[PROVIDED INFORMATION]
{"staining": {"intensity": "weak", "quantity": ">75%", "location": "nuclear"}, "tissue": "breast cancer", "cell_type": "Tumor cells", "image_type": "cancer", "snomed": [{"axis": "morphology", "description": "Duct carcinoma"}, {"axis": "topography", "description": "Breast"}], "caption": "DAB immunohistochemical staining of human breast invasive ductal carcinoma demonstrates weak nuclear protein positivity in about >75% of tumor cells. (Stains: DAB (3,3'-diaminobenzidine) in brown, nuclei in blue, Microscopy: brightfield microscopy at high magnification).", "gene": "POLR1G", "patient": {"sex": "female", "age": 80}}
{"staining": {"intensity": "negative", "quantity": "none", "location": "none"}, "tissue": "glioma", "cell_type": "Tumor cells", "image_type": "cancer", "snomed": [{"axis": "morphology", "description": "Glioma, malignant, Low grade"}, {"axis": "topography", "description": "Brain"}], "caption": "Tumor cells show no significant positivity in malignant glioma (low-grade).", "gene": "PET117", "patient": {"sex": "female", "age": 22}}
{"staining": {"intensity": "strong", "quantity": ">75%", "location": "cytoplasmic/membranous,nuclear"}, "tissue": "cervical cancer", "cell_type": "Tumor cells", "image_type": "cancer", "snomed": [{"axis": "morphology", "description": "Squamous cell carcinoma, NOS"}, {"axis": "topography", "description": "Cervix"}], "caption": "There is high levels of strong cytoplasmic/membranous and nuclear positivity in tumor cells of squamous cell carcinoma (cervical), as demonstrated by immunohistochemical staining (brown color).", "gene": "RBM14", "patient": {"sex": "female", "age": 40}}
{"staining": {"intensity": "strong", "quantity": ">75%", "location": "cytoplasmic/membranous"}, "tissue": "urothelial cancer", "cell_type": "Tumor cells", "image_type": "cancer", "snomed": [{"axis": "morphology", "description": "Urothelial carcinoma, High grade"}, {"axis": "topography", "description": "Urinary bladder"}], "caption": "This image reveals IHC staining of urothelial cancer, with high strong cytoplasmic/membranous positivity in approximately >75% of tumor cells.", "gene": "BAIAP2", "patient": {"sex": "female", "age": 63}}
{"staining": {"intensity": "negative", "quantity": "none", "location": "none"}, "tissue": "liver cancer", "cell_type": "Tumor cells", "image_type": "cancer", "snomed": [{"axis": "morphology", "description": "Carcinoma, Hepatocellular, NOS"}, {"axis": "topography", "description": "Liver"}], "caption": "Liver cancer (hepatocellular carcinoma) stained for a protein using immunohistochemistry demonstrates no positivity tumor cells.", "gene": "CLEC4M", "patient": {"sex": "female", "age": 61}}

[EXERCISE REQUIREMENTS]
Retype every record above exactly as it stands.

[RESPONSE AREA]
{"staining": {"intensity": "weak", "quantity": ">75%", "location": "nuclear"}, "tissue": "breast cancer", "cell_type": "Tumor cells", "image_type": "cancer", "snomed": [{"axis": "morphology", "description": "Duct carcinoma"}, {"axis": "topography", "description": "Breast"}], "caption": "DAB immunohistochemical staining of human breast invasive ductal carcinoma demonstrates weak nuclear protein positivity in about >75% of tumor cells. (Stains: DAB (3,3'-diaminobenzidine) in brown, nuclei in blue, Microscopy: brightfield microscopy at high magnification).", "gene": "POLR1G", "patient": {"sex": "female", "age": 80}}
{"staining": {"intensity": "negative", "quantity": "none", "location": "none"}, "tissue": "glioma", "cell_type": "Tumor cells", "image_type": "cancer", "snomed": [{"axis": "morphology", "description": "Glioma, malignant, Low grade"}, {"axis": "topography", "description": "Brain"}], "caption": "Tumor cells show no significant positivity in malignant glioma (low-grade).", "gene": "PET117", "patient": {"sex": "female", "age": 22}}
{"staining": {"intensity": "strong", "quantity": ">75%", "location": "cytoplasmic/membranous,nuclear"}, "tissue": "cervical cancer", "cell_type": "Tumor cells", "image_type": "cancer", "snomed": [{"axis": "morphology", "description": "Squamous cell carcinoma, NOS"}, {"axis": "topography", "description": "Cervix"}], "caption": "There is high levels of strong cytoplasmic/membranous and nuclear positivity in tumor cells of squamous cell carcinoma (cervical), as demonstrated by immunohistochemical staining (brown color).", "gene": "RBM14", "patient": {"sex": "female", "age": 40}}
{"staining": {"intensity": "strong", "quantity": ">75%", "location": "cytoplasmic/membranous"}, "tissue": "urothelial cancer", "cell_type": "Tumor cells", "image_type": "cancer", "snomed": [{"axis": "morphology", "description": "Urothelial carcinoma, High grade"}, {"axis": "topography", "description": "Urinary bladder"}], "caption": "This image reveals IHC staining of urothelial cancer, with high strong cytoplasmic/membranous positivity in approximately >75% of tumor cells.", "gene": "BAIAP2", "patient": {"sex": "female", "age": 63}}
{"staining": {"intensity": "negative", "quantity": "none", "location": "none"}, "tissue": "liver cancer", "cell_type": "Tumor cells", "image_type": "cancer", "snomed": [{"axis": "morphology", "description": "Carcinoma, Hepatocellular, NOS"}, {"axis": "topography", "description": "Liver"}], "caption": "Liver cancer (hepatocellular carcinoma) stained for a protein using immunohistochemistry demonstrates no positivity tumor cells.", "gene": "CLEC4M", "patient": {"sex": "female", "age": 61}}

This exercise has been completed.